_Goal:_ Reproduce the passage on collection type validation below in full, word for word.

_Given passage:_
* * * *

COLLECTION_TYPE_REGEX = re.compile(
    r"^((list|paired|paired_or_unpaired|record)(:(list|paired|paired_or_unpaired|record))*"
    r"|sample_sheet|sample_sheet:paired|sample_sheet:record|sample_sheet:paired_or_unpaired)$"
)

The regex enforces that:

  • Standard types (list, paired, paired_or_unpaired, record) can be composed arbitrarily with : separators.
  • sample_sheet is handled separately and can only appear as the outermost type.
  • Only four sample_sheet variants are valid: sample_sheet, sample_sheet:paired, sample_sheet:record, sample_sheet:paired_or_unpaired.
  • Deep nesting like sample_sheet:list:paired or list:sample_sheet is invalid.

The CollectionTypeDescription.validate() method checks against this regex:

def validate(self):
    if COLLECTION_TYPE_REGEX.match(self.collection_type) is None:
        raise RequestParameterInvalidException(f"Invalid collection type: [{self.collection_type}]")

rank_collection_type() for Sample Sheets

For sample_sheet:paired, rank_collection_type() returns "sample_sheet" (the part before the first :). This means the registry resolves to SampleSheetDatasetCollectionType as the rank plugin.

has_subcollections_of_type()

The method (type_description.py:76-99) determines if a collection type contains subcollections of another type. For sample sheets:

  • sample_sheet:paired has subcollections of type paired — returns True because "sample_sheet:paired".endswith("paired").

* * * *

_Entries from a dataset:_

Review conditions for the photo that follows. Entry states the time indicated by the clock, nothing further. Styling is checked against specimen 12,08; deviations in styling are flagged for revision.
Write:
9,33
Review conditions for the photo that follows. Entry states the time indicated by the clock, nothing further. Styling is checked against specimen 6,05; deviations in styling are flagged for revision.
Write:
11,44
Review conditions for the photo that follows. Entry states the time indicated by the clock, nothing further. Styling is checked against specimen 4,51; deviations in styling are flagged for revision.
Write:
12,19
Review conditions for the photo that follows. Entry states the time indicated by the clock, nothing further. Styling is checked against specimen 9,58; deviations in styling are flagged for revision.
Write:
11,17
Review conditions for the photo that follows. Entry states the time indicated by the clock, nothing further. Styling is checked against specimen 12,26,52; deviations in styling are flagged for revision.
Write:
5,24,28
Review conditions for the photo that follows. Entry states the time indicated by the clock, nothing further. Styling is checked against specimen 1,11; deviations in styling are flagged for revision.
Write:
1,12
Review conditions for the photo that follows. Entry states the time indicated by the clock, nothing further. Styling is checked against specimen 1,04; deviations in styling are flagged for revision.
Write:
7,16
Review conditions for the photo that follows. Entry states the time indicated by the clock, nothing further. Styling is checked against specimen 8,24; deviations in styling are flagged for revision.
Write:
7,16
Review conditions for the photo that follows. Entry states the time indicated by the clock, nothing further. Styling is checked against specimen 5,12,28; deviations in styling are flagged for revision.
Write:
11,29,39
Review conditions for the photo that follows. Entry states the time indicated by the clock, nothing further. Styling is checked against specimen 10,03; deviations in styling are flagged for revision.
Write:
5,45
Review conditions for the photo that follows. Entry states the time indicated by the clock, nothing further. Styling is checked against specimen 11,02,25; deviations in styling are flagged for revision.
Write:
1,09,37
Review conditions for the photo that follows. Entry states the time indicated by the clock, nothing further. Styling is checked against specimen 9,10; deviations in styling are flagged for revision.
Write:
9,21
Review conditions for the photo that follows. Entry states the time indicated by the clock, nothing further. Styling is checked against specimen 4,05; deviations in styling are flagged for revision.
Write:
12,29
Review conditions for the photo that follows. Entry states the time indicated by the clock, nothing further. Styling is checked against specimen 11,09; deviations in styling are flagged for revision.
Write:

* * * *

_Answer to this exercise:_
COLLECTION_TYPE_REGEX = re.compile(
    r"^((list|paired|paired_or_unpaired|record)(:(list|paired|paired_or_unpaired|record))*"
    r"|sample_sheet|sample_sheet:paired|sample_sheet:record|sample_sheet:paired_or_unpaired)$"
)

The regex enforces that:

  • Standard types (list, paired, paired_or_unpaired, record) can be composed arbitrarily with : separators.
  • sample_sheet is handled separately and can only appear as the outermost type.
  • Only four sample_sheet variants are valid: sample_sheet, sample_sheet:paired, sample_sheet:record, sample_sheet:paired_or_unpaired.
  • Deep nesting like sample_sheet:list:paired or list:sample_sheet is invalid.

The CollectionTypeDescription.validate() method checks against this regex:

def validate(self):
    if COLLECTION_TYPE_REGEX.match(self.collection_type) is None:
        raise RequestParameterInvalidException(f"Invalid collection type: [{self.collection_type}]")

rank_collection_type() for Sample Sheets

For sample_sheet:paired, rank_collection_type() returns "sample_sheet" (the part before the first :). This means the registry resolves to SampleSheetDatasetCollectionType as the rank plugin.

has_subcollections_of_type()

The method (type_description.py:76-99) determines if a collection type contains subcollections of another type. For sample sheets:

  • sample_sheet:paired has subcollections of type paired — returns True because "sample_sheet:paired".endswith("paired").